> [TASK GOAL]: Your copy should hold the lines below from the first through the one that contains "left hip: (933, 809)", each retyped exactly, and no pictures.

[Human keypoint data]
○ ○ ○ ○ ○ ○ ○

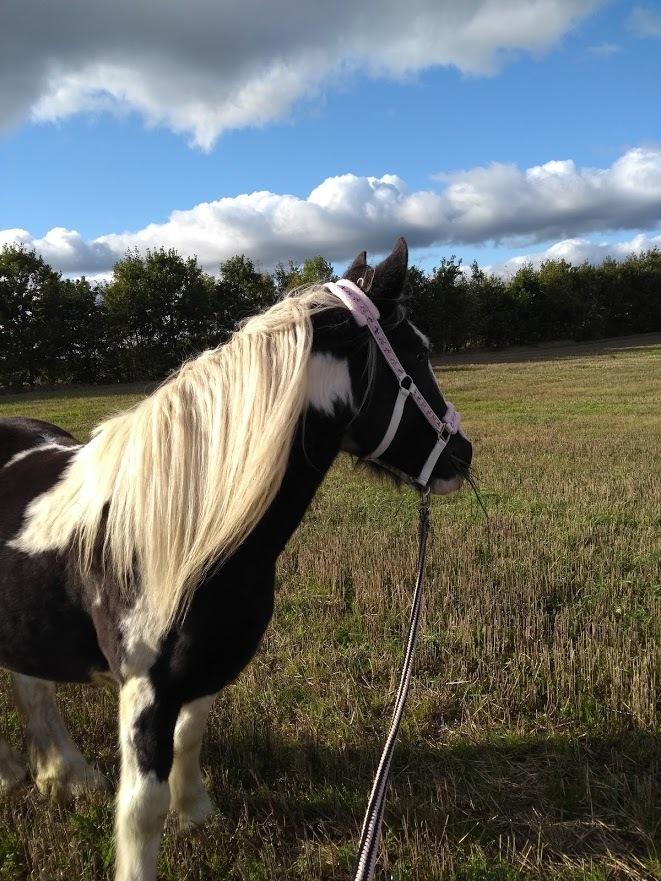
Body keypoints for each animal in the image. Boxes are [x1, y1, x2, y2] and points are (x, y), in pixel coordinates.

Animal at [1, 237, 474, 876]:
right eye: (418, 352)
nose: (460, 455)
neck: (185, 536)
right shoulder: (145, 690)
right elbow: (140, 810)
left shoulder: (211, 663)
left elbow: (191, 738)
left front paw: (197, 813)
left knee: (31, 681)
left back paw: (62, 774)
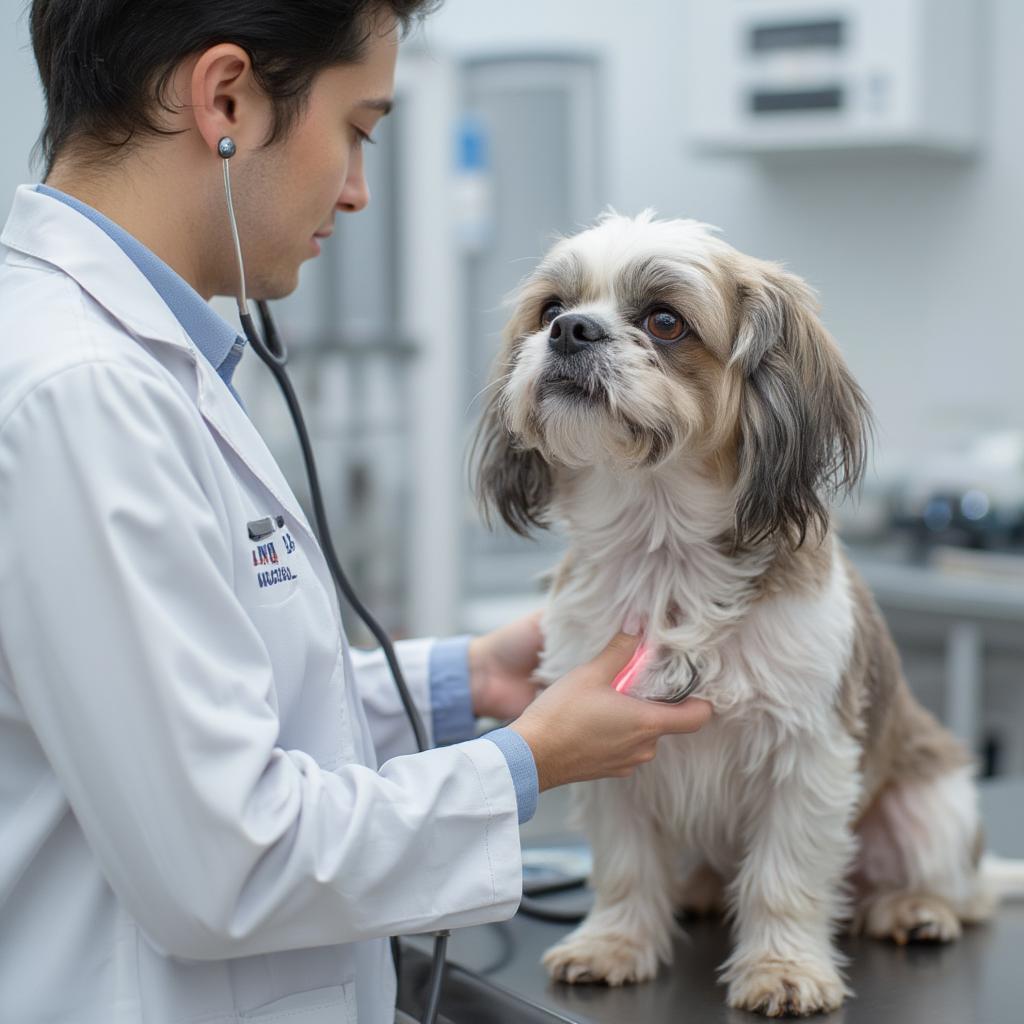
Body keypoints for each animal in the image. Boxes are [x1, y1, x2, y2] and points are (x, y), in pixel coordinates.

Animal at [473, 211, 1024, 1019]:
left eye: (664, 322)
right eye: (550, 308)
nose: (572, 330)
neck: (664, 554)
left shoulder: (806, 757)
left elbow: (784, 879)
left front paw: (783, 968)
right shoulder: (615, 763)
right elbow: (626, 866)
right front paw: (615, 942)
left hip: (933, 809)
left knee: (956, 893)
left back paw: (915, 908)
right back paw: (699, 891)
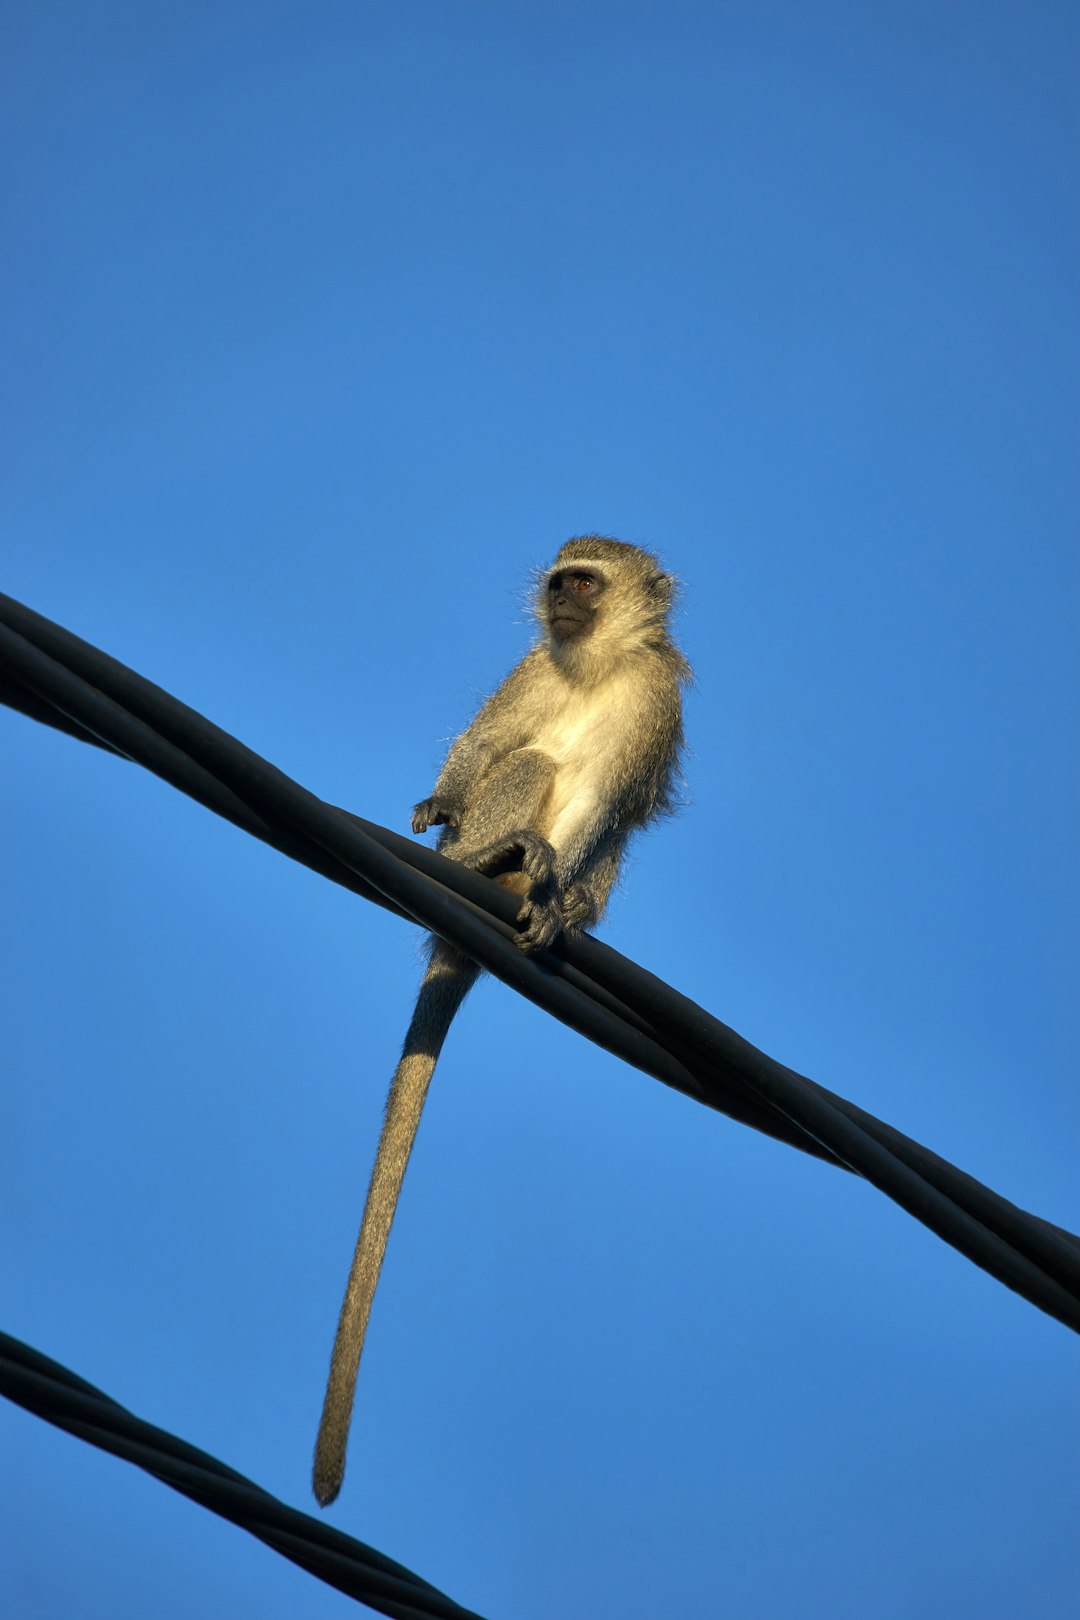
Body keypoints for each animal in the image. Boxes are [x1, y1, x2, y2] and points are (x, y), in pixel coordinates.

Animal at [310, 534, 693, 1503]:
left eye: (586, 583)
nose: (559, 604)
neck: (596, 665)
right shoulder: (534, 668)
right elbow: (483, 743)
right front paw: (437, 800)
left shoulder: (656, 702)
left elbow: (608, 804)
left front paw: (561, 892)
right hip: (475, 838)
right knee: (527, 766)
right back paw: (489, 857)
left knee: (587, 828)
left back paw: (552, 899)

○ ○ ○ ○ ○ ○ ○

> [TASK RESULT]:
Body keypoints for each animal in the image. Boxes are [x1, y1, x2, y2] and points are (x, y), in pixel coordinates.

Animal at [1, 237, 474, 876]:
right eye: (418, 352)
nose: (460, 455)
neck: (185, 536)
right shoulder: (145, 690)
right elbow: (140, 810)
left shoulder: (211, 663)
left elbow: (191, 738)
left front paw: (197, 813)
left knee: (31, 681)
left back paw: (62, 774)
Body keypoints for each animal in the image. Boxes are [x1, y1, x2, y2] and points are (x, y), in pixel coordinates.

Animal at [473, 211, 1024, 1019]:
left eye: (664, 322)
right eye: (550, 308)
nose: (572, 330)
neck: (664, 554)
left shoulder: (806, 757)
left elbow: (784, 879)
left front paw: (783, 968)
right shoulder: (615, 763)
right elbow: (626, 866)
right front paw: (615, 942)
left hip: (933, 809)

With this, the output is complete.